LONG READS Issue 932 · October 18, 2022

Top Priority

Rabbi Shaya Cohen dissects the most acute chinuch challenges educators and parents are facing today

Top Priority
Photos: Itzik Roytman

“There is no greater pleasure in this world than to elevate the lives of Hashem’s children,” he says with a combination of humility and satisfaction. “I can listen to tzaros all day long, because if I can move people just a little bit in the right direction and see results, there’s nothing like it.”

As rosh yeshivah of Yeshiva Zichron Aryeh and Kollel Ner Yehoshua in Bayswater, New York, and founder of Priority-1 and the newer “Teach to Reach” initiative, Rabbi Cohen is a popular address for parents and mechanchim in need of guidance as they face uncharted challenges. Priority-1 and Teach to Reach may not have been the first initiatives to deal with chinuch issues, but Teach to Reach is perhaps the first to offer a multi-pronged approach that incorporates hashkafah, Torah psychology, and chinuch methodology into one holistic, integrated approach that addresses both the head and the heart.

Of course, Rabbi Cohen points out, you cannot engage the head until you’ve connected to the heart. Today many educators complain that students’ attention spans have attenuated, yet he notes encouragingly, “Attention spans can be increased when there’s a strong rebbi-talmid relationship. It makes the student want to engage, because he knows he has a friend.”

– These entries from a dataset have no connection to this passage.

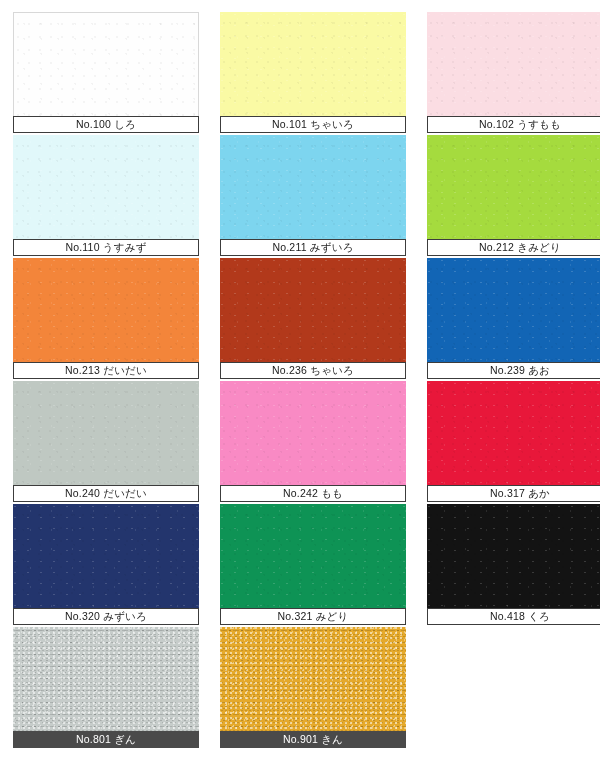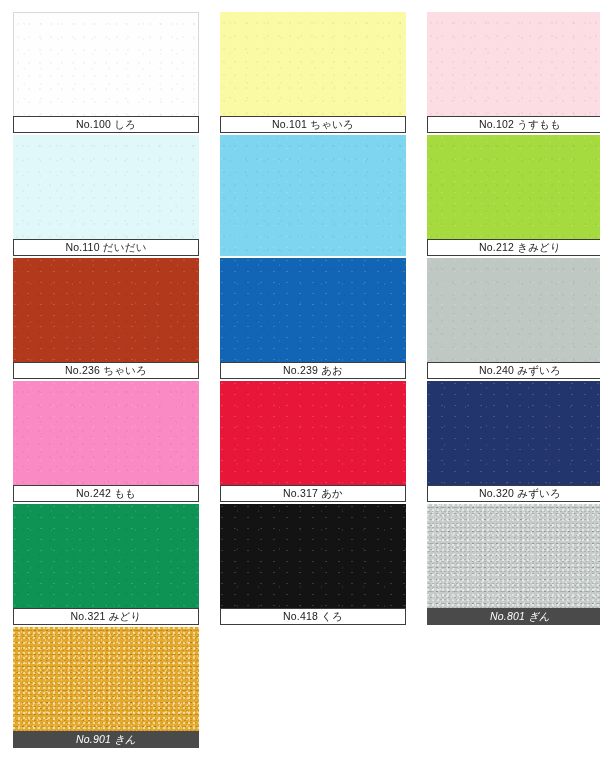--- a/index.html
+++ b/index.html
@@ -78,21 +78,20 @@
     letter-spacing: 0.2px;
     white-space: nowrap;
     box-sizing: border-box;
     overflow: hidden;
   }
 
   .swatch-label.dark {
     background: #4a4a4a;
     color: #ffffff;
     border-color: #4a4a4a;
-    font-style: italic;
   }
 
   
   .swatch-cell.outlined .swatch-color {
     border: 1px solid #d8d8d8;
     border-bottom: none;
     box-sizing: border-box;
   }
 </style>
 </head>
@@ -106,40 +105,45 @@
     <div class="swatch-cell">
       <div class="swatch-color" style="background-color: rgb(250, 250, 164);"></div>
       <div class="swatch-label">No.101  ちゃいろ</div>
     </div>
     <div class="swatch-cell">
       <div class="swatch-color" style="background-color: rgb(251, 221, 227);"></div>
       <div class="swatch-label">No.102  うすもも</div>
     </div>
     <div class="swatch-cell">
       <div class="swatch-color" style="background-color: rgb(225, 248, 250);"></div>
-      <div class="swatch-label">No.110  だいだい</div>
+      <div class="swatch-label">No.110  うすみず</div>
     </div>
     <div class="swatch-cell">
       <div class="swatch-color" style="background-color: rgb(125, 213, 239);"></div>
+      <div class="swatch-label">No.211  みずいろ</div>
     </div>
     <div class="swatch-cell">
       <div class="swatch-color" style="background-color: rgb(165, 219, 62);"></div>
       <div class="swatch-label">No.212  きみどり</div>
+    </div>
+    <div class="swatch-cell">
+      <div class="swatch-color" style="background-color: rgb(243, 133, 58);"></div>
+      <div class="swatch-label">No.213  だいだい</div>
     </div>
     <div class="swatch-cell">
       <div class="swatch-color" style="background-color: rgb(178, 57, 27);"></div>
       <div class="swatch-label">No.236  ちゃいろ</div>
     </div>
     <div class="swatch-cell">
       <div class="swatch-color" style="background-color: rgb(18, 101, 181);"></div>
       <div class="swatch-label">No.239  あお</div>
     </div>
     <div class="swatch-cell">
       <div class="swatch-color" style="background-color: rgb(191, 200, 194);"></div>
-      <div class="swatch-label">No.240  みずいろ</div>
+      <div class="swatch-label">No.240  だいだい</div>
     </div>
     <div class="swatch-cell">
       <div class="swatch-color" style="background-color: rgb(249, 138, 196);"></div>
       <div class="swatch-label">No.242  もも</div>
     </div>
     <div class="swatch-cell">
       <div class="swatch-color" style="background-color: rgb(232, 23, 58);"></div>
       <div class="swatch-label">No.317  あか</div>
     </div>
     <div class="swatch-cell">

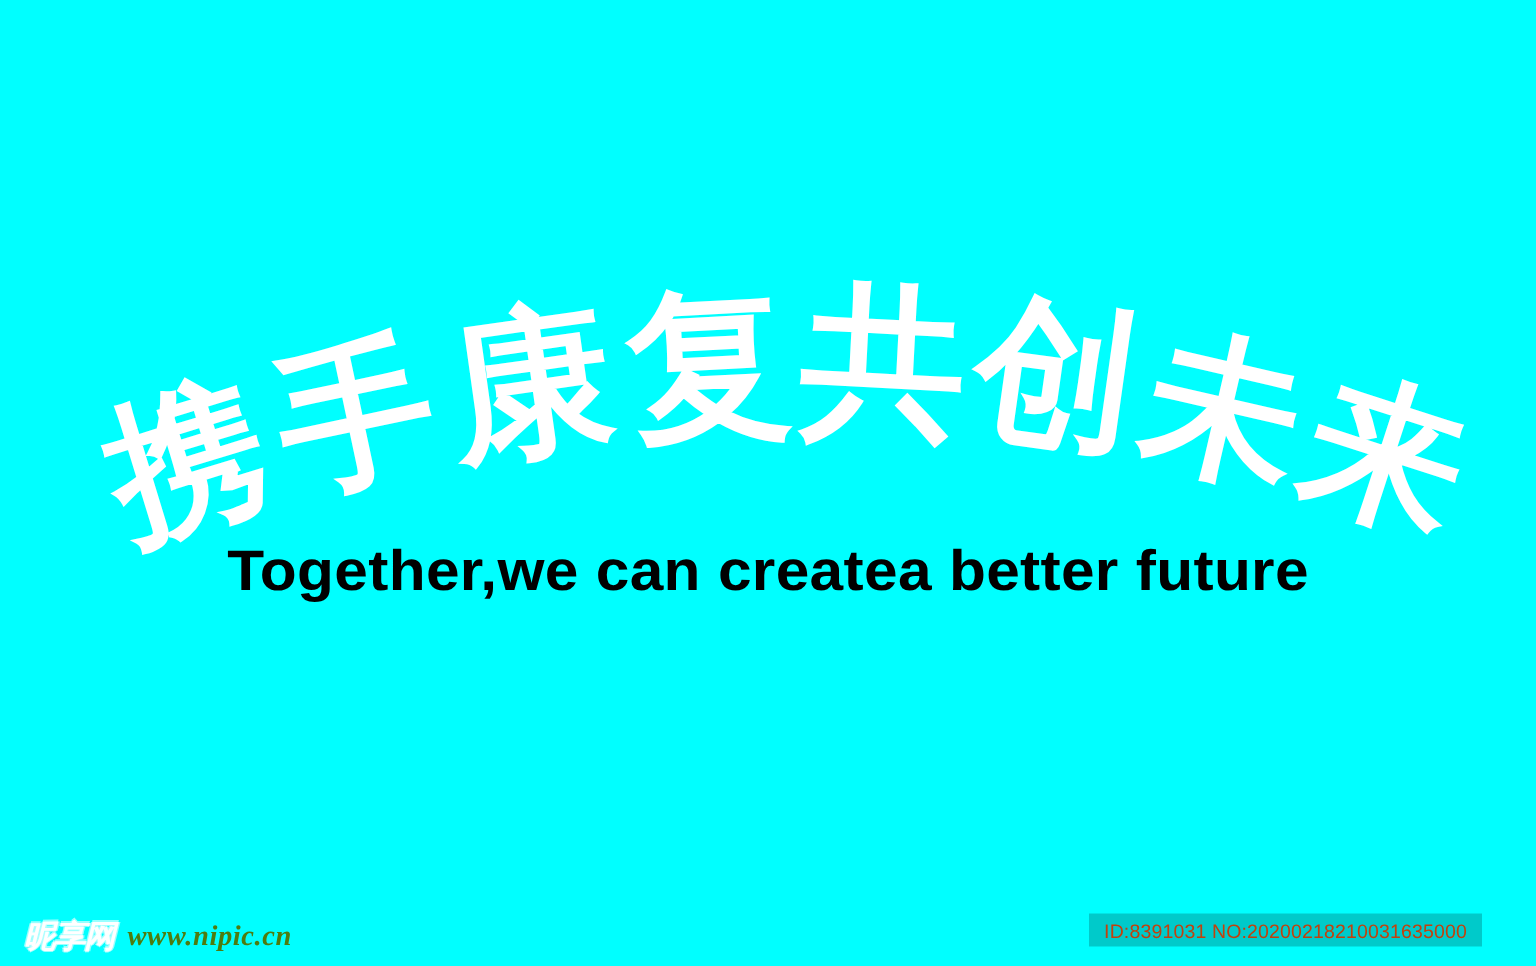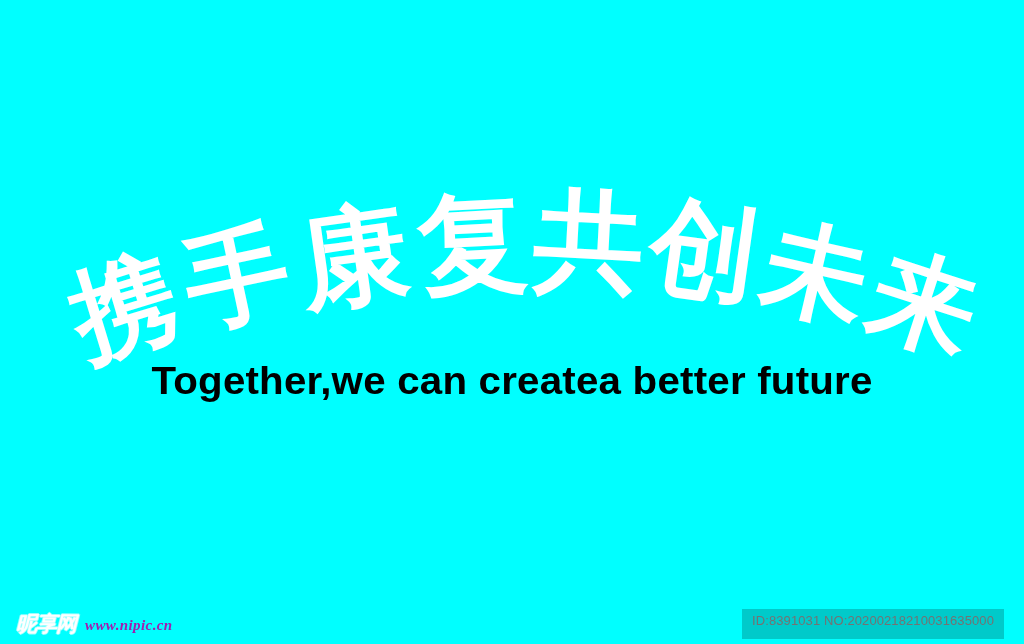--- a/index.html
+++ b/index.html
@@ -91,35 +91,35 @@
     line-height: 24px;
     font-style: italic;
     letter-spacing: -1px;
     text-shadow:
        1px 0 0 rgba(180,255,255,.85),
       -1px 0 0 rgba(180,255,255,.85),
        0 1px 0 rgba(180,255,255,.85),
        0 -1px 0 rgba(180,255,255,.85);
   }
   #wm-url {
-    color: #a21caf;
+    color: #4d7c0f;
     font-family: "Liberation Serif", "DejaVu Serif", serif;
     font-style: italic;
     font-weight: 700;
-    font-size: 15px;
+    font-size: 19px;
     line-height: 22px;
     letter-spacing: 0.4px;
   }
   #wm-id {
     position: absolute;
-    right: 20px;
+    right: 36px;
     top: 5px;
-    padding: 4px 10px 10px 10px;
+    padding: 4px 10px 2px 10px;
     background: rgba(0, 128, 128, 0.42);
-    color: #737373;
+    color: #c2410c;
     font-family: "Liberation Sans", "DejaVu Sans", sans-serif;
     font-weight: 400;
     font-size: 13px;
     line-height: 16px;
     white-space: nowrap;
     letter-spacing: 0.1px;
   }
 </style>
 </head>
 <body>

Rabbi Cohen isn’t a person who likes to talk about himself. Instead, he gives the credit to his parents for instilling in him the values that have propelled him. He describes his father as having been possessed by a fiery passion for truth. “In his eyes, lying and cheating were the worst sins a person could do,” he says. From his mother, whom he describes as “a sensitive soul who would do anything for anyone, who felt their pain and did chesed for them,” he absorbed the ability to listen to others’ problems and the desire to help unconditionally.